Malta is an island nation situated in the Mediterranean Sea, between Europe and North Africa. The densely populated island nation is around 90-95 km to the south of Sicily. It is made up of an archipelago of seven islands, out of which only three are inhabited. The area of the island is only 316 km2,
which makes Malta one of the world’s smallest countries but also, one of the most densely populated for such a small nation. The location of Malta, in Mediterranean Sea, has made it a strategic area, the reason why it was invaded a large number of time, by Sicilians, Romans, Phoenicians, Byzantines and others. However, it is the Knights of St. John, who ruled the island, which Malta is associated with. The country is also predominantly catholic in faith. If you would like to learn more about this small and beautiful island, in the following lines, we have provided more information on Malta.
Area: 316 km2
Population: 419,000 (2011)
Official Languages: Maltese, English
Independence Day: September 21, 1964
Type Of Government: Parliamentary republic
Fun & Interesting Facts About Malta
- The official name of Malta is ‘Republic of Malta’.
- The official languages of Malta are Maltese and English.
- Majority of the people in Malta are Roman Catholics.
- The main ethnic groups in Malta include Maltese, along with British and others (including Sicilian, French, Spanish and Italian).
- The capital of Malta is Valletta (de facto).
- Malta follows the system of ‘Parliamentary Republic’.
- Malta gained independence from the United Kingdom, on 21st September 1964. It became a republic on 13th December 1974.
- In the past, there used to be a bridge connecting Malta with Sicily.
- Malta was earlier known as Melita, meaning the island of honey, by ancient Greeks and Romans.
- Ghar Dalem Cave of Malta holds the earliest evidence of inhabitation in the country.
- The Temple at Ggantija traces back its foundation to a time period much before the Egyptian pyramids.
- The only two functional ports at Malta are located at Masaxlokk and Valletta.
- The megalithic temples in Malta boast of having a lineage older than England's Stonehenge.
- Malta and Tunisia are at dispute over the commercial exploitation of oil in the continental shelf that the two countries geographically share.
- A submerged archway and underwater structures have been discovered off the coast of Malta.
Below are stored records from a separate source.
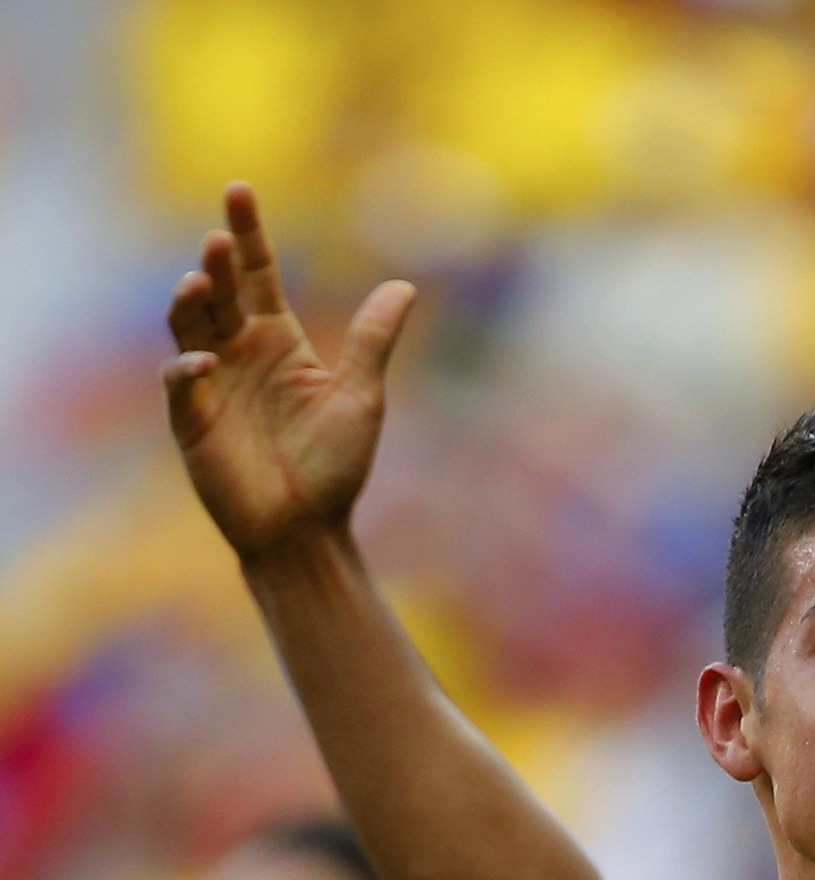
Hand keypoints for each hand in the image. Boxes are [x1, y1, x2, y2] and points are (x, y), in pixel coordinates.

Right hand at [163, 182, 416, 559]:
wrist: (308, 529)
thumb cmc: (335, 466)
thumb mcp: (362, 396)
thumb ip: (374, 340)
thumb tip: (405, 285)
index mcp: (279, 341)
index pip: (257, 274)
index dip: (247, 233)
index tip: (239, 190)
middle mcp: (239, 353)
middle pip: (219, 293)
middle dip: (214, 263)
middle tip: (217, 238)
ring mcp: (211, 384)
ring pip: (188, 328)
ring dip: (190, 303)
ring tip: (199, 282)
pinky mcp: (192, 421)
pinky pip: (182, 385)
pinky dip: (189, 371)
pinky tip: (206, 364)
- Malta is believed to have served as the site for the legendary city of Atlantis.
- It was in Malta only that St Paul got shipwrecked, in 60 AD, and converted the Governor to Christianity.
- The island of Malta was under the occupation of the Knights of St John, from 1530 until 1798.
- Ottoman Empire tried to annex Malta in 1565, but their army was defeated by the Knights of Malta. It was after the siege that the Knights fortified the island.
- Valletta has been named after Jean Parisot de la Valette, a Grand Master of the Knights of St John.
- The most popular Maltese pastry, Pastizzi, has quickly caught up with one of the most popular pastries in Europe. This is filled with local ingredients, but popularly with ricotta cheese and peas.
- There is 88% literacy rate for both men and women in this country
- The University of Malta was founded way back in the year 1592.
- In 1798, Malta was taken over by Napoleon, who ended the Inquisition introduced by the Knights.
- Malta's Grand Harbor boasts of being one of the best natural deep-water harbors in the world.
- The first trade union in Malta was formed by Maltese teachers in the year 1919. It was known as ‘Malta Union of Teachers’.
- The most famous crafts village in Europe, called ‘Ta’Qali’, is found in central Malta.
- Malta was awarded with the George Cross, by King George VI (UK), in the year 1942.
- 38% of the land is arable and here, only 3% of permanent crops are grown. It would also interest you to know that there is 0% forest and woodland cover in this diverse country.
- Malta is a member of the Commonwealth Nations and European Union.
- Tourism, electronics, ship building and repair form the major industries in Malta.